Could you find every line in the records below that contains the word "fflags" and copy it?

_ _ _ _ _ _ _

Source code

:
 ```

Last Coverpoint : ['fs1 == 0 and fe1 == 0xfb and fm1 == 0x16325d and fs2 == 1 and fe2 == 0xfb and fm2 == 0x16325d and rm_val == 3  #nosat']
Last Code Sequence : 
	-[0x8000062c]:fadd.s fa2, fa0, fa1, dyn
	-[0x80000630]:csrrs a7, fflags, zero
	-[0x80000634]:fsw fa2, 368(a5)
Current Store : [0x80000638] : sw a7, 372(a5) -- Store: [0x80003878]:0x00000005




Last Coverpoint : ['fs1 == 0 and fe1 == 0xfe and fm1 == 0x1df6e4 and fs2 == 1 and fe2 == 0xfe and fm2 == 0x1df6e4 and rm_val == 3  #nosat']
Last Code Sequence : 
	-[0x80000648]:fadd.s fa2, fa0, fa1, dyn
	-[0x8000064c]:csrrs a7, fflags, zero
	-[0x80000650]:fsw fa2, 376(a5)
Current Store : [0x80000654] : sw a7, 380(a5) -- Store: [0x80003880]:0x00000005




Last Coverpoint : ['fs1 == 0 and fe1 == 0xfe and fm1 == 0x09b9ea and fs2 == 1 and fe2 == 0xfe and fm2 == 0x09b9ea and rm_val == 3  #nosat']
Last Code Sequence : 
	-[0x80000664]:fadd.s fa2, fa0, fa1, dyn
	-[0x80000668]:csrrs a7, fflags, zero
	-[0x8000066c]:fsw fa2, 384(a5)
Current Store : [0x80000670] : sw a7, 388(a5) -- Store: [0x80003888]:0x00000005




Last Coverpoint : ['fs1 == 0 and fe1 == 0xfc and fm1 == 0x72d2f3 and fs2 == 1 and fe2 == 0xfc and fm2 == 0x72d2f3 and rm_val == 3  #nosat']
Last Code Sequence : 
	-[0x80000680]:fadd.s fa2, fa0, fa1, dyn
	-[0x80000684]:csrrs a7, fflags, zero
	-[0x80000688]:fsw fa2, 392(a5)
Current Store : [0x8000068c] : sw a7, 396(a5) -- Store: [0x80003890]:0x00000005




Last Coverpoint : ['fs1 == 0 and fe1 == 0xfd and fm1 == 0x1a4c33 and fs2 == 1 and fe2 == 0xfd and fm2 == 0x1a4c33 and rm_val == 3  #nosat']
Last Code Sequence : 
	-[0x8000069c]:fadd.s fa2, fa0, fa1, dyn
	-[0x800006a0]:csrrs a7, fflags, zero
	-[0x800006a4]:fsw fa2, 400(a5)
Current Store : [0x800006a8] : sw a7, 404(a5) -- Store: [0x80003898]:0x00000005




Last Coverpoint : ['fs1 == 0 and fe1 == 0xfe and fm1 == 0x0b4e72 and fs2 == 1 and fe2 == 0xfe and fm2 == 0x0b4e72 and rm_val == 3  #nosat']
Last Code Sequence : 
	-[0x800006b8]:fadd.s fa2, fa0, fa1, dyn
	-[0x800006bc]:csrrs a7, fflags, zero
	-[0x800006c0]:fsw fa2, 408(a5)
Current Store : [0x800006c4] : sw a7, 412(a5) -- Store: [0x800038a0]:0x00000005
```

_ _ _ _ _ _ _

EXERCISE RESULT:
	-[0x80000630]:csrrs a7, fflags, zero
	-[0x8000064c]:csrrs a7, fflags, zero
	-[0x80000668]:csrrs a7, fflags, zero
	-[0x80000684]:csrrs a7, fflags, zero
	-[0x800006a0]:csrrs a7, fflags, zero
	-[0x800006bc]:csrrs a7, fflags, zero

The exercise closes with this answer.